UMass Chan, Lahey Hospital partner to launch hub to research healthcare
When the COVID-19 pandemic began in 2020, Anne Mosenthal, the regional executive dean of UMass Chan-Lahey, said she and her colleagues witnessed the stark disparities in access to healthcare throughout Massachusetts.
While some patients were able to afford life-saving services, Mosenthal told MassLive others could not receive any care, whether it be because of a disability, chronic homelessness or poverty.
“It’s clear we need to transform healthcare in the United States,” Mosenthal said. “It has never been more clearer since COVID.”
To achieve this “transformation” proposed by Mosenthal, UMass Chan Medical School and Lahey Hospital and Medical Center announced on Thursday its plan to launch a quantitative science research hub focused on researching different uses of digital medicine and health science.
According to the Digital Medicine Society, digital medicine is defined as a field of medicine involving different technologies for intervention in human health.
Mosenthal told MassLive that both UMass-Chan and Lahey Hospital will use the hub and their research to study methods that could reduce healthcare disparities. The institutions will make those findings public for healthcare providers and others in the medical field.
She said faculty and students from UMass-Chan in Worcester, and Lahey Hospital in Burlington, will engage with different communities throughout eastern Massachusetts; and collect data on what forms of healthcare are accessible based on several data points, including income, transportation and housing.
Mosenthal said the first task for the newly launched hub is to hire an associate dean of research—a hiring process she estimates will last until this fall.
“It really is about improving real-world healthcare,” Mosenthal said. “It doesn’t really matter if we have great healthcare if no one can access it.”
As part of the agreement, Mosenthal said Lahey Hospital will create an institute for healthcare delivery science, where research on digital medicine, population health, and healthcare delivery will be conducted.
She also said that the research and results from the institute will be available to staff and faculty of both schools.
“We already have the research at UMass,” Mosenthal explained. “This will expand our research further.”
The partnership between UMass-Chan and Lahey Hospital dates to December 2022, when the two administrations unveiled a new medical research campus in Burlington.
The campus was built to add more physicians in the United States, which could face a shortfall in 10 years based on a prediction made by the Association of American Medical Colleges.

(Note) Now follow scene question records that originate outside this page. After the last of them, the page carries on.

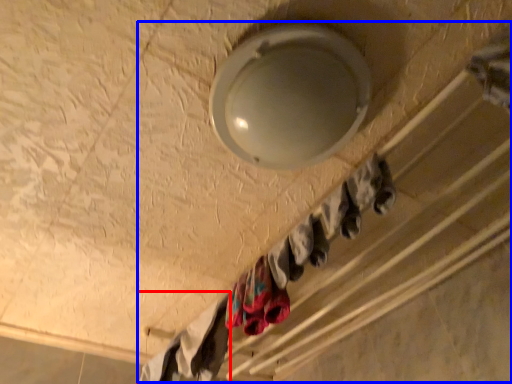
Question: Among these objects, which one is nearest to the camera, clothing (highlighted by a red box) or closet (highlighted by a blue box)?

Choices:
 (A) clothing
 (B) closet

Answer: (B)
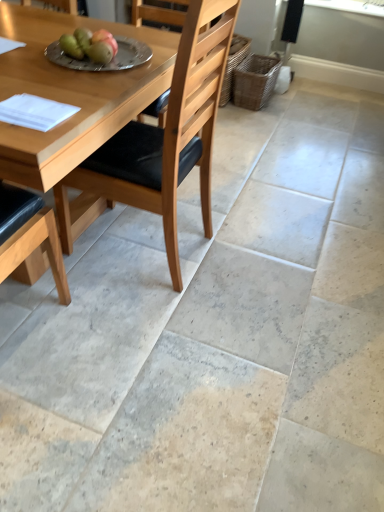
Locate an element on the screen. The width and height of the screenshot is (384, 512). vacant point to the right of woven brown basket at right is located at coordinates (293, 108).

As part of the partnership, a new curriculum known as the UMass Chan-Lahey track, called LEAD@Lahey, was launched in 2023.
A UMass-Chan spokesperson told MassLive the first students who will study under the LEAD@Lahey curriculum will begin in August 2024.
Mosenthal said the students will play a crucial role in helping understand the disparities of healthcare in Massachusetts and hopes they will also help find ways to make healthcare more accessible for every resident in the Bay State and the United States.
“We will be working on this together,” she said. “We need to know what works and what doesn’t work in healthcare.”